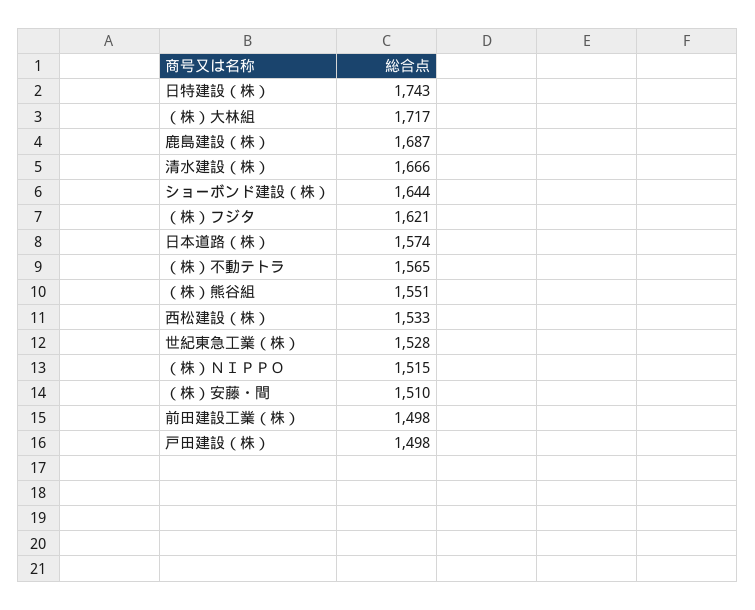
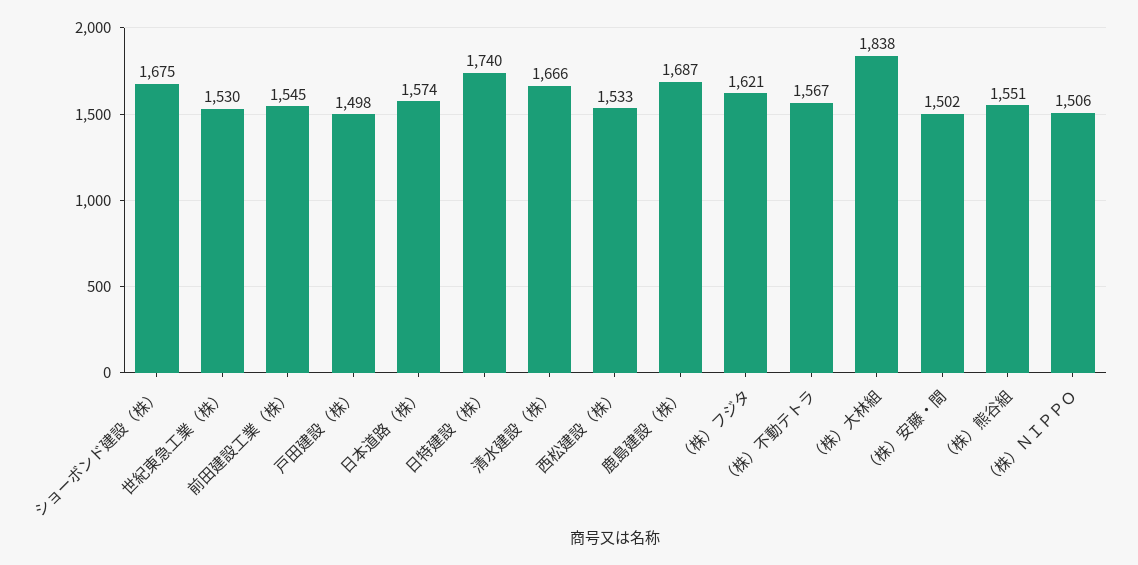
  {
-   "日特建設（株）": 1743,
+   "日特建設（株）": 1740,
-   "（株）大林組": 1717,
+   "（株）大林組": 1838,
    "鹿島建設（株）": 1687,
    "清水建設（株）": 1666,
-   "ショーボンド建設（株）": 1644,
+   "ショーボンド建設（株）": 1675,
    "（株）フジタ": 1621,
    "日本道路（株）": 1574,
-   "（株）不動テトラ": 1565,
+   "（株）不動テトラ": 1567,
    "（株）熊谷組": 1551,
    "西松建設（株）": 1533,
-   "世紀東急工業（株）": 1528,
+   "世紀東急工業（株）": 1530,
-   "（株）ＮＩＰＰＯ": 1515,
+   "（株）ＮＩＰＰＯ": 1506,
-   "（株）安藤・間": 1510,
+   "（株）安藤・間": 1502,
-   "前田建設工業（株）": 1498,
+   "前田建設工業（株）": 1545,
    "戸田建設（株）": 1498
  }

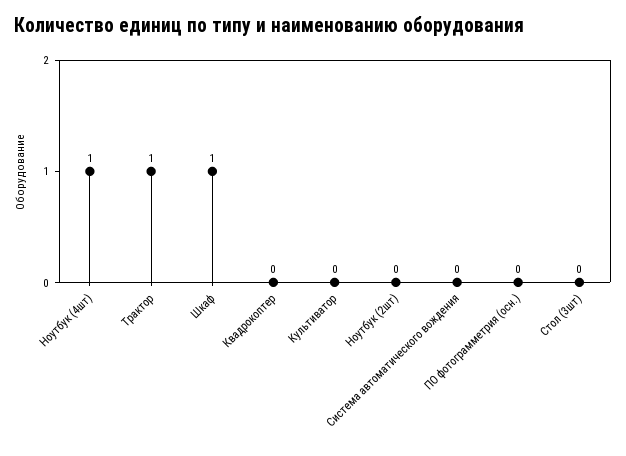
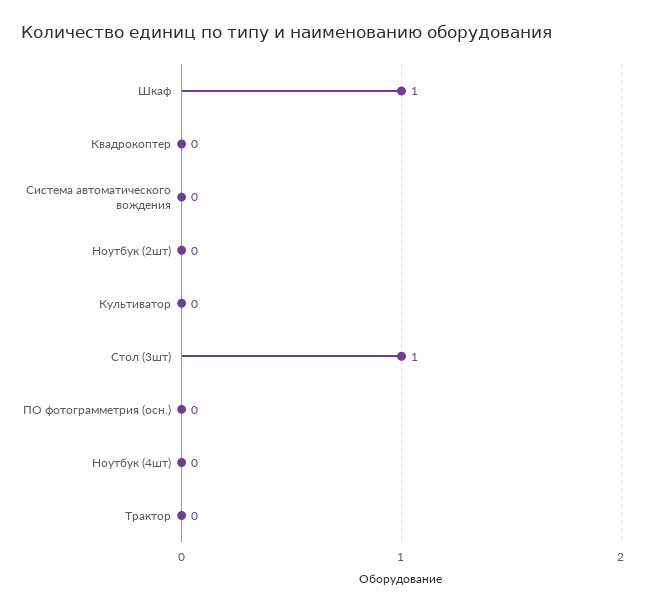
  {
-   "Ноутбук (4шт)": 1,
+   "Ноутбук (4шт)": 0,
-   "Трактор": 1,
+   "Трактор": 0,
    "Шкаф": 1,
    "Квадрокоптер": 0,
    "Культиватор": 0,
    "Ноутбук (2шт)": 0,
    "Система автоматического вождения": 0,
    "ПО фотограмметрия (осн.)": 0,
-   "Стол (3шт)": 0
+   "Стол (3шт)": 1
  }

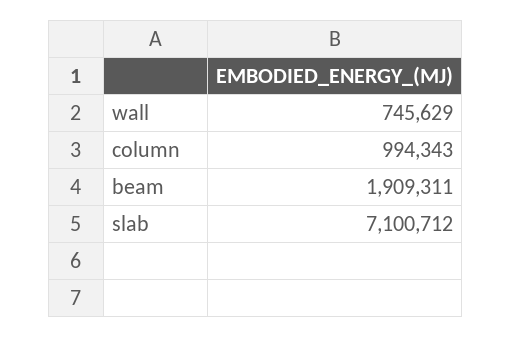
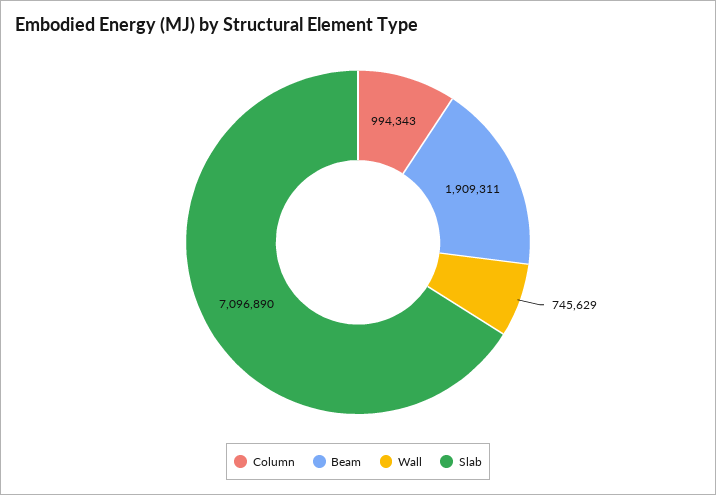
  {
    "wall": 745629,
    "column": 994343,
    "beam": 1909311,
-   "slab": 7100712
+   "slab": 7096890
  }

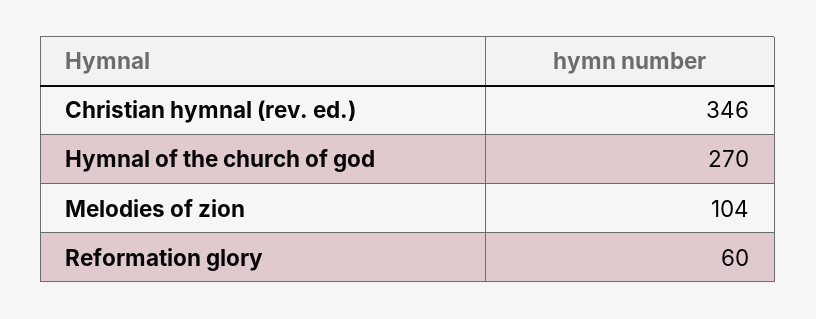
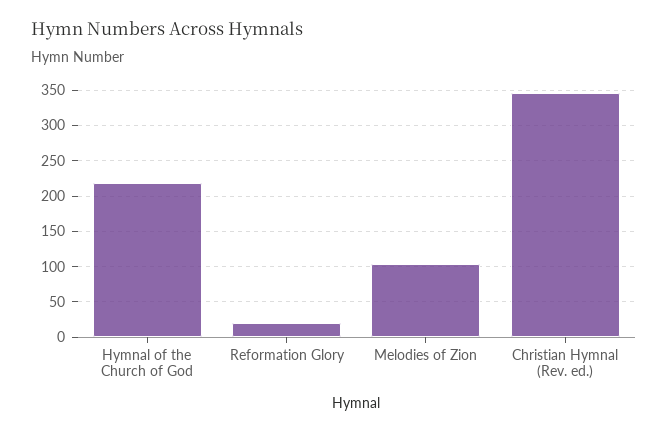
  {
    "Christian hymnal (rev. ed.)": 346,
-   "Hymnal of the church of god": 270,
+   "Hymnal of the church of god": 220,
    "Melodies of zion": 104,
-   "Reformation glory": 60
+   "Reformation glory": 20
  }

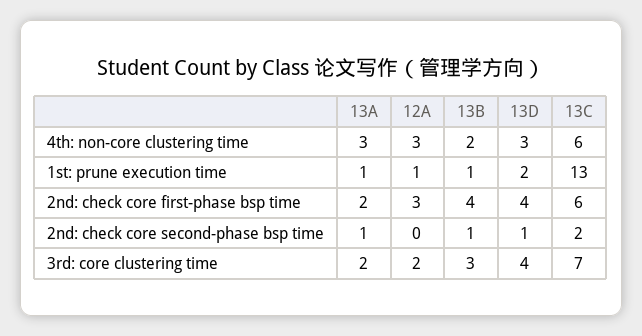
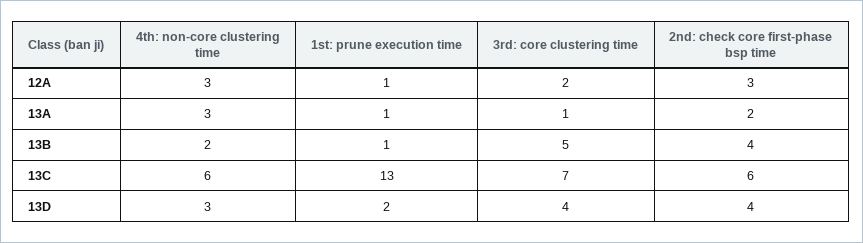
  {
    "13A": {
      "4th: non-core clustering time": 3,
      "1st: prune execution time": 1,
      "2nd: check core first-phase bsp time": 2,
-     "2nd: check core second-phase bsp time": 1,
-     "3rd: core clustering time": 2
+     "3rd: core clustering time": 1
    },
    "12A": {
      "4th: non-core clustering time": 3,
      "1st: prune execution time": 1,
      "2nd: check core first-phase bsp time": 3,
-     "2nd: check core second-phase bsp time": 0,
      "3rd: core clustering time": 2
    },
    "13B": {
      "4th: non-core clustering time": 2,
      "1st: prune execution time": 1,
      "2nd: check core first-phase bsp time": 4,
-     "2nd: check core second-phase bsp time": 1,
-     "3rd: core clustering time": 3
+     "3rd: core clustering time": 5
    },
    "13D": {
      "4th: non-core clustering time": 3,
      "1st: prune execution time": 2,
      "2nd: check core first-phase bsp time": 4,
-     "2nd: check core second-phase bsp time": 1,
      "3rd: core clustering time": 4
    },
    "13C": {
      "4th: non-core clustering time": 6,
      "1st: prune execution time": 13,
      "2nd: check core first-phase bsp time": 6,
-     "2nd: check core second-phase bsp time": 2,
      "3rd: core clustering time": 7
    }
  }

EXERCISE OBJECTIVE —
The answer is the full set of records printed exactly, less the pictures.

TASK RESULT —
  {
-   "日特建設（株）": 1743,
+   "日特建設（株）": 1740,
-   "（株）大林組": 1717,
+   "（株）大林組": 1838,
    "鹿島建設（株）": 1687,
    "清水建設（株）": 1666,
-   "ショーボンド建設（株）": 1644,
+   "ショーボンド建設（株）": 1675,
    "（株）フジタ": 1621,
    "日本道路（株）": 1574,
-   "（株）不動テトラ": 1565,
+   "（株）不動テトラ": 1567,
    "（株）熊谷組": 1551,
    "西松建設（株）": 1533,
-   "世紀東急工業（株）": 1528,
+   "世紀東急工業（株）": 1530,
-   "（株）ＮＩＰＰＯ": 1515,
+   "（株）ＮＩＰＰＯ": 1506,
-   "（株）安藤・間": 1510,
+   "（株）安藤・間": 1502,
-   "前田建設工業（株）": 1498,
+   "前田建設工業（株）": 1545,
    "戸田建設（株）": 1498
  }

  {
-   "Ноутбук (4шт)": 1,
+   "Ноутбук (4шт)": 0,
-   "Трактор": 1,
+   "Трактор": 0,
    "Шкаф": 1,
    "Квадрокоптер": 0,
    "Культиватор": 0,
    "Ноутбук (2шт)": 0,
    "Система автоматического вождения": 0,
    "ПО фотограмметрия (осн.)": 0,
-   "Стол (3шт)": 0
+   "Стол (3шт)": 1
  }

  {
    "wall": 745629,
    "column": 994343,
    "beam": 1909311,
-   "slab": 7100712
+   "slab": 7096890
  }

  {
    "Christian hymnal (rev. ed.)": 346,
-   "Hymnal of the church of god": 270,
+   "Hymnal of the church of god": 220,
    "Melodies of zion": 104,
-   "Reformation glory": 60
+   "Reformation glory": 20
  }

  {
    "13A": {
      "4th: non-core clustering time": 3,
      "1st: prune execution time": 1,
      "2nd: check core first-phase bsp time": 2,
-     "2nd: check core second-phase bsp time": 1,
-     "3rd: core clustering time": 2
+     "3rd: core clustering time": 1
    },
    "12A": {
      "4th: non-core clustering time": 3,
      "1st: prune execution time": 1,
      "2nd: check core first-phase bsp time": 3,
-     "2nd: check core second-phase bsp time": 0,
      "3rd: core clustering time": 2
    },
    "13B": {
      "4th: non-core clustering time": 2,
      "1st: prune execution time": 1,
      "2nd: check core first-phase bsp time": 4,
-     "2nd: check core second-phase bsp time": 1,
-     "3rd: core clustering time": 3
+     "3rd: core clustering time": 5
    },
    "13D": {
      "4th: non-core clustering time": 3,
      "1st: prune execution time": 2,
      "2nd: check core first-phase bsp time": 4,
-     "2nd: check core second-phase bsp time": 1,
      "3rd: core clustering time": 4
    },
    "13C": {
      "4th: non-core clustering time": 6,
      "1st: prune execution time": 13,
      "2nd: check core first-phase bsp time": 6,
-     "2nd: check core second-phase bsp time": 2,
      "3rd: core clustering time": 7
    }
  }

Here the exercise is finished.